OdpowiedzUsuńŻyczę Ci super efektów po 4 miesiącach i oby obyło się bez skutków ubocznych po odstawieniu.
Rzeczywiście zagęszczenie jest :) Ale efekty mogłyby być jeszcze lepsze :) Zobaczymy jak będzie później :)
OdpowiedzUsuńRóżnica jest minimalna, ale drobne zmiany można zauważyć. Ciekawa jestem jak rzęsy będą wyglądać po pełnej kuracji ;)
OdpowiedzUsuńCiekawa jestem jak sprawdzi się finalnie :)
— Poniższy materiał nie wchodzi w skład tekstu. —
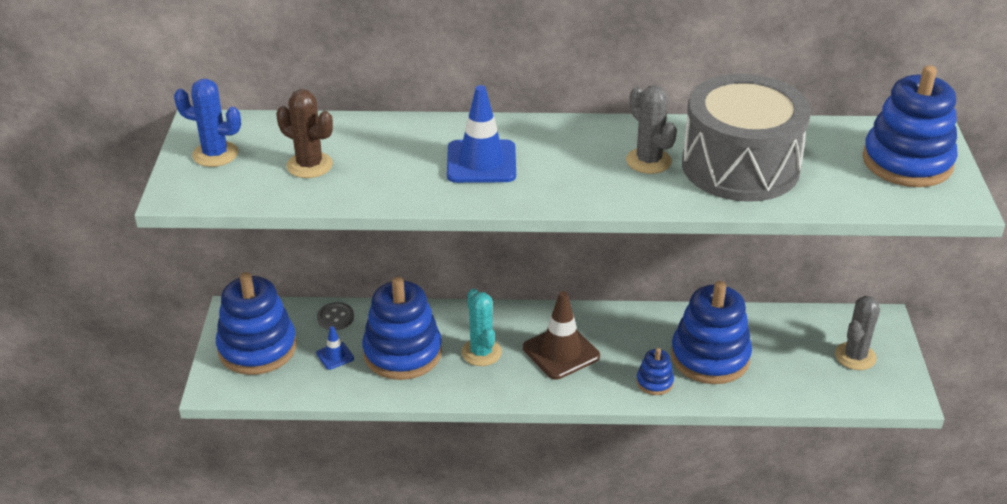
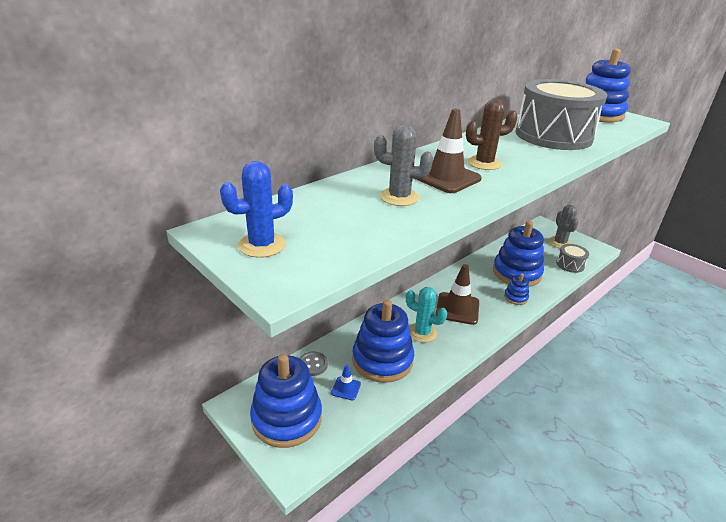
camera: 45 degrees left, 5 degrees down
(309, 165) = (349, 221): brown cactus -> brown cactus (484, 163)
(481, 162) = (446, 177): blue traffic cone -> brown traffic cone
(648, 161) = (516, 147): grey cactus -> grey cactus (399, 197)
(811, 390) = (570, 264): none -> grey drum

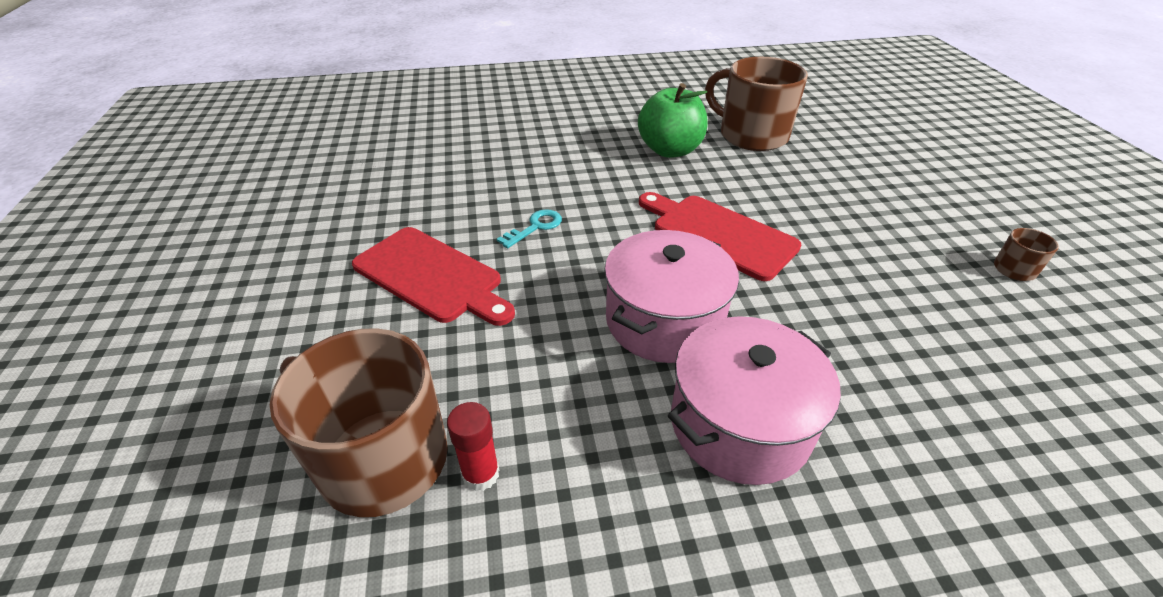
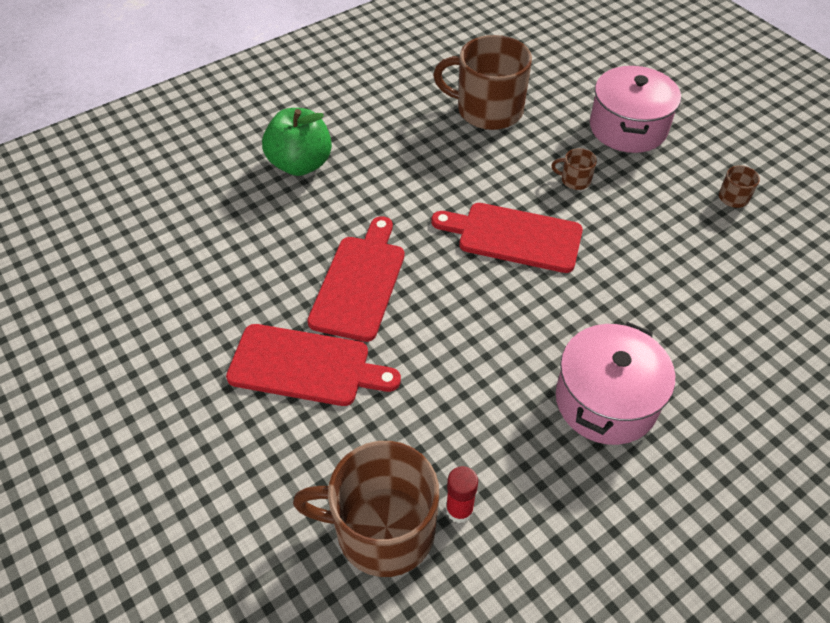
camera: 25 degrees left, 10 degrees up
(535, 227) = (360, 283): turquoise key -> red cutting board
(664, 320) = (515, 337): pink pot -> pink pot (628, 128)
(670, 150) = (426, 152): green apple -> green apple (300, 164)
(815, 206) = (574, 180): none -> brown mug

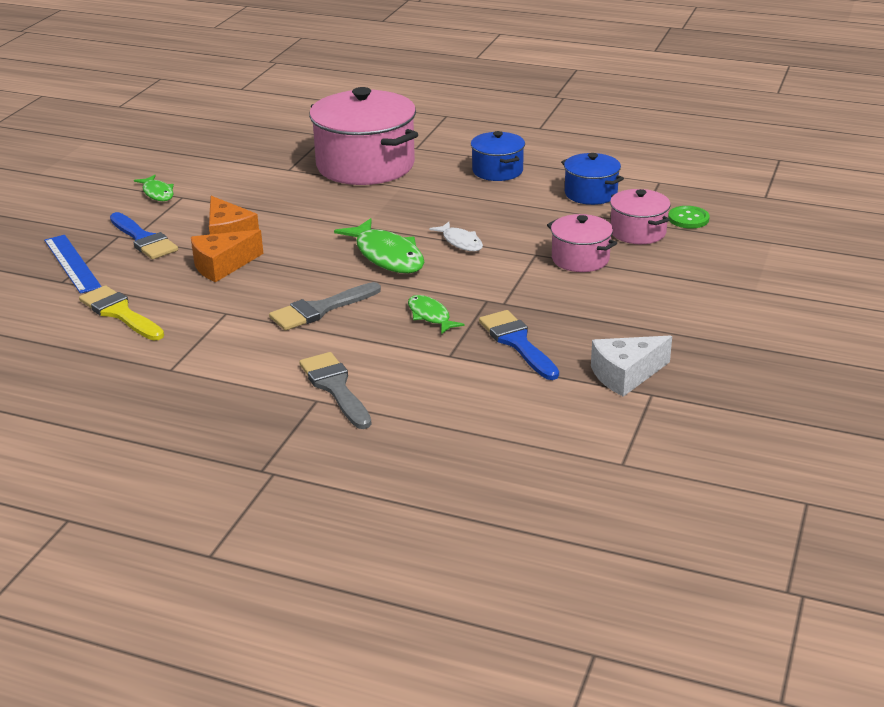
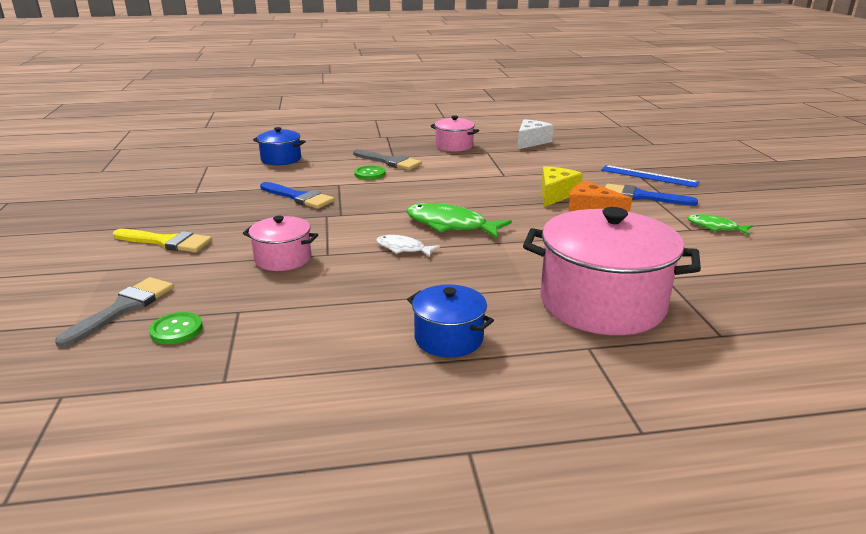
camera: 150 degrees right, 5 degrees down
(120, 313) = (563, 163): yellow brush -> yellow brush (167, 242)
(222, 266) = (555, 194): orange cheese -> yellow cheese
(320, 309) = (449, 187): grey brush -> grey brush (123, 308)
(390, 365) = (370, 174): none -> green button
(430, 316) = (372, 198): green fish -> none
(590, 194) = (309, 335): blue pot -> blue pot (281, 159)
(625, 375) = (215, 196): white cheese -> white cheese (531, 142)
(638, 232) = (234, 298): pink pot -> pink pot (454, 146)

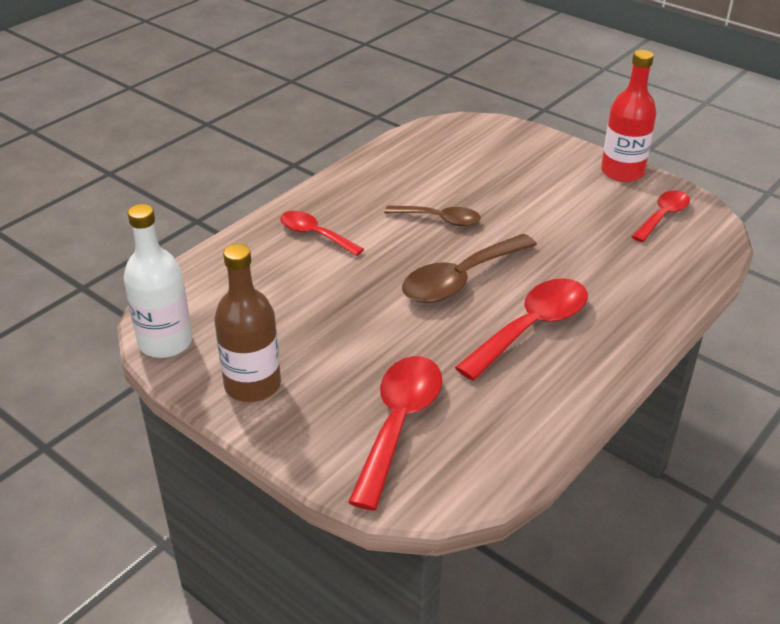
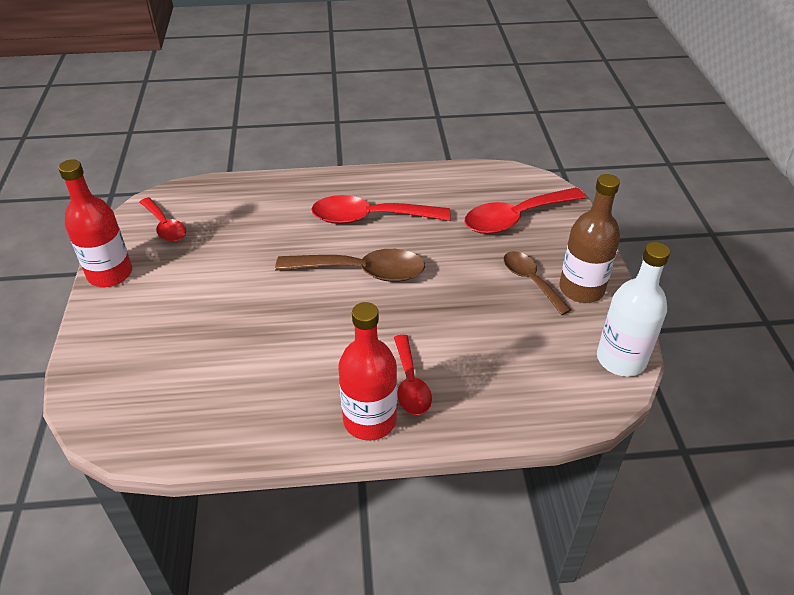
camera: 135 degrees left, 5 degrees up
(315, 204) = (369, 420): none -> red bottle
(440, 219) = (300, 328): brown spoon -> brown spoon (530, 281)
(663, 216) = (165, 226): red spoon -> red spoon turned 120 degrees counterclockwise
OdpowiedzUsuńEfekt mi sie podoba, "przednie" wloski urosly nieco do pozostalych, calosc jakby sie wyrownala. 3mam kciuki za dalsza kuracje :)
OdpowiedzUsuńPóki co, aż takiej różnicy nie widzę :)
OdpowiedzUsuńefekt świetny! ;) i przede wszystkim widoczny! ;)
OdpowiedzUsuńCiekawe, jakie będą efekty po dłuższym stosowaniu!